The Norwegian band creates a positive-negative charge

In electrostatics, unlike charges attract each other. But on “Negative Music,” you get the sense Haust is repulsed by everything.

The Norwegian band’s new album is a negative charge forced against every direction.

The band debuted in 2008 with “Ride the Relapse.” After a couple albums and a several-year hiatus, the original lineup returns to release “Negative Music.”

The new album pounds mid-tempo, concrete-crushing sounds. The production is solid, and the vocal performance is all in.

Haust vocalist and lyricist Vebjørn Guttormsgaard Møllberg talked to Rebel Noise about negativity, inspiration, and reckoning with dominant economic and social forces.

RN: I really enjoyed listening to “Negative Music.” This was my first time hearing the band. The album title and press release center on negativity. What is the attraction of negativity?

VGM: For me, this is what attracted me to punk and black metal in the first place. This music is about saying No to harmony both in a musical and social sense. You don’t listen to a band like Darkthrone or Rudimentary Peni to meditate and become Zen. Still, while I am saying this, I realize that maybe some people, including myself, become a more balanced human being by releasing and acting out negativity through music.

RN: How much of the negativity is social and how much is personal?

VGM: I wish I could say that it’s all social, but it’s definitely not. A lot of the lyrics are about personal issues that also of course are connected to social issues. I hope our audience can see through the I-hate-myself-and-I-want-to-die part and see that at least 80 percent of their depression is caused by capitalism and our neoliberalist, technology-positive, and war-mongering society

RN: I’ve heard Haust’s debut was inspired in part by the “destructive car-culture” of Notodden. What is the car culture in Notodden? And what was bad about it?

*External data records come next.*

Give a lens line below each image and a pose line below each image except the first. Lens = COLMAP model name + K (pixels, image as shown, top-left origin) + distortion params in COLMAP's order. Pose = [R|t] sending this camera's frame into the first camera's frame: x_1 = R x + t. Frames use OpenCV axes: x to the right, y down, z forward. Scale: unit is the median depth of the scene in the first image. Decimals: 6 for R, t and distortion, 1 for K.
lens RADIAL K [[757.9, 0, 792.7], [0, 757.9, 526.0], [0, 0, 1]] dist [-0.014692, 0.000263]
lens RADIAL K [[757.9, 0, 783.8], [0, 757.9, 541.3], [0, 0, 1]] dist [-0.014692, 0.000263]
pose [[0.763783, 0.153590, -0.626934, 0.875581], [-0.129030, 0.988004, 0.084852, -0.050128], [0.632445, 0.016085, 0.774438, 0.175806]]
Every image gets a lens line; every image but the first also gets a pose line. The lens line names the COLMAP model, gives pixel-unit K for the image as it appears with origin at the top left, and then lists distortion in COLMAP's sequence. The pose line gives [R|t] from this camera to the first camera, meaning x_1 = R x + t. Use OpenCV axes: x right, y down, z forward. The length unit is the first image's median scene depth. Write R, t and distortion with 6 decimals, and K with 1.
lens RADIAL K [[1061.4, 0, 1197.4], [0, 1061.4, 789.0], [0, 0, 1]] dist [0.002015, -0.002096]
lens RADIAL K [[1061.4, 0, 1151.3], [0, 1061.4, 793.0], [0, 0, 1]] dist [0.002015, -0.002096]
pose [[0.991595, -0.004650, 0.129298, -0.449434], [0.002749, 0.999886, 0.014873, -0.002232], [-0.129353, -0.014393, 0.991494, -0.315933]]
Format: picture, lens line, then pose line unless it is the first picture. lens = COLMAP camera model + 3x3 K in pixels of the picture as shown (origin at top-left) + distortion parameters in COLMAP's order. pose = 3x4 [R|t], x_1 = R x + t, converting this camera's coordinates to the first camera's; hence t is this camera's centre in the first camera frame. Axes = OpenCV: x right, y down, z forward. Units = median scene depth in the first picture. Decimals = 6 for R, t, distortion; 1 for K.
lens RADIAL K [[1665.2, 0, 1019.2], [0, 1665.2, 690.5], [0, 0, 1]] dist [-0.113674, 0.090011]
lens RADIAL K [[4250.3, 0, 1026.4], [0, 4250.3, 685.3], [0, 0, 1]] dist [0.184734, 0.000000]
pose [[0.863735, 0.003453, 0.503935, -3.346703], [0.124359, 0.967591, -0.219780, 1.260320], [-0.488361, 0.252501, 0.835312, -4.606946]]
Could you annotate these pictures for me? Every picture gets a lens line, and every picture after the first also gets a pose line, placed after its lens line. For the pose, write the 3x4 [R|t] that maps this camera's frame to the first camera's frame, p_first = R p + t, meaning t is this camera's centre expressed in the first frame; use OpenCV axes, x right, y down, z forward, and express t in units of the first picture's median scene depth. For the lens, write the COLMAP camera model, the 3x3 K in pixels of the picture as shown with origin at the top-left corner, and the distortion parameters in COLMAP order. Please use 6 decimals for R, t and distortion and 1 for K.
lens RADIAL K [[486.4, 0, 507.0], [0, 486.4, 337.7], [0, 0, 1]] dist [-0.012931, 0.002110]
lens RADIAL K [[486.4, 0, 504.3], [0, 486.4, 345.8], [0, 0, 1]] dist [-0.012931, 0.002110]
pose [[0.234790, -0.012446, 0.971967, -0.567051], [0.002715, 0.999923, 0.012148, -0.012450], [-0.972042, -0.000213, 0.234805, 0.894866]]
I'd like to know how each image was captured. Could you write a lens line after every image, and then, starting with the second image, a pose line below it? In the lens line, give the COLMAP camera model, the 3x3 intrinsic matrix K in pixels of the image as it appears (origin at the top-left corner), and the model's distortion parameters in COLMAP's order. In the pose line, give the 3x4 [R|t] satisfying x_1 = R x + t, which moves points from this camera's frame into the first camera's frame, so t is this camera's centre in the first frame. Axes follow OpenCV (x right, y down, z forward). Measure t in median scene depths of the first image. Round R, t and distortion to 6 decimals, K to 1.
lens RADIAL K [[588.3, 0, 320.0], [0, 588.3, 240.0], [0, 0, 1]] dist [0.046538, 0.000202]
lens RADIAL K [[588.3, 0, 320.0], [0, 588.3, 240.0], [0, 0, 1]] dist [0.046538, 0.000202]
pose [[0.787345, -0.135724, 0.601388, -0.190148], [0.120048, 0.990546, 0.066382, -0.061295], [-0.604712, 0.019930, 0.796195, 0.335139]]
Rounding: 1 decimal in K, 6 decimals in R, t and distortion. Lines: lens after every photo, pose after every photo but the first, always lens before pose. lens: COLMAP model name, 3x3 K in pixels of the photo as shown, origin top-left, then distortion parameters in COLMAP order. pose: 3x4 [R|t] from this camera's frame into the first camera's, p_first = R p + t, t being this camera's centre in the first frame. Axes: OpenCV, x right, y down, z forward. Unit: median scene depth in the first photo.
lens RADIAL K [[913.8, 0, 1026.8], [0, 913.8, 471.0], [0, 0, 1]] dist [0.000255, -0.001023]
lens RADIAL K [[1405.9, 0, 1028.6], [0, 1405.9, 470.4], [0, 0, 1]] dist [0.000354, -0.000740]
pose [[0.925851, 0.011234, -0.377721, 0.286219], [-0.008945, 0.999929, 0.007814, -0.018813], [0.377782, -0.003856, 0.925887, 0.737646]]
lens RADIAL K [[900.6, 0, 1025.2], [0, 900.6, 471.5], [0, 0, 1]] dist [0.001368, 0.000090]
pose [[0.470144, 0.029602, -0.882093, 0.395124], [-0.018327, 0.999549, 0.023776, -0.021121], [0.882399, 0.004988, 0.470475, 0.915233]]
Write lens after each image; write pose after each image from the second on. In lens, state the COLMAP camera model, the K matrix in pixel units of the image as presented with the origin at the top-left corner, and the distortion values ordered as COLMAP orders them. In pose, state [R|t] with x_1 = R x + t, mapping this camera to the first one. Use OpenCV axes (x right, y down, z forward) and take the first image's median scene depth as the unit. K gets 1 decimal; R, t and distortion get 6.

VGM: Three of us grew up in the small town Notodden, two hours from Oslo. It is an old industrial town that was built around factories. In the 80s, most of the factories were shut down, and there has been a growing unemployment rate since then. Around the same time, a lot of people started driving up and down the street of the city center and, slowly, some kind of car-driving milieu developed around this activity. They all have huge sound systems in their cars and play techno and country music so loud that the cars are shaking, making a lot of noise.

I don’t know about how it is today, but when we were teenagers, they were dating girls as young as us (14-17), and we really hated them, and they hated us.

So I wouldn’t say that our debut was inspired by them as much as inspired by our hate against them. We were skater freaks with long hair, and they always shouted “cut your hair and get a job” out of their windows—ironic, since probably a lot of them were unemployed.

Decades later, when I am visiting my hometown, these guys still throw stuff at me out of their windows when I am walking in the city center street.

RN: The songs on “Negative Music” sound consistently loud and heavy. Do you have to resist including an acoustic or some other style of song?

VGM: This is the music we want to play. If we would play other styles of music, we would start another band.

RN: “Where Evil Dwells” and “The Vanishing” sound like interludes. What is the intention of these songs and their placement in the album?

VGM: You are right, they are interludes, and the intention is to have some breathing space in between the songs and still maintain the dark, creepy mood.

RN: How does Norway play into your music? And what kinds of things do you think people around the world should know about Norway?

VGM: We have a love/hate relationship towards our country. We love the nature, and to some extent the values of the social democratic society, but we hate the spoiled holier-than-thou attitude that a lot of Norwegians have. Our small society has gained too much capital in a really short time (since we found oil in the 70s), and there are a lot of newly rich people with really bad attitudes towards the rest of the world.

There is a lot of good music from our country that has inspired us, and some of the best are Emperor, Darkthrone, A-ha, Noxagt, Arne Nordheim, Maja Ratkje, Kafka Prosess, and Biosphere.

Also make sure to check out the new hardcore band Accelerator and the death metal band Nithe that both will be supporting us on our release show in Oslo.

Vebjørn Guttormsgaard Møllberg is generous to promote other bands. Meanwhile, his own band, Haust, opens “Negative Music” with the screeching guitars, damning drums, and the abrasive vocal of “Left to Die.” The sound is a howling catharsis caving in with thick distortion and anguished lyrics that reject you—"No room here, no room, no room! There is no room for losers ‘round here! No room, no room!"

The vocal on “Dead Ringer,” posted above, is equally unwelcoming and committed, wrung straight from the lungs—“I’m slipping into darkness, I’m slipping into nightmares; I hear a sound, and I wake up—my blood runs cold!” There is an affect in the pronunciations, rolling Rs like something vaguely Hungarian. The song even has a burning little guitar lead at 2:20.

The songs knock down your eardrums with rhythmic change-ups and syncopation. And with negativity—negativity that maybe can help people become more balanced by releasing negativity through music.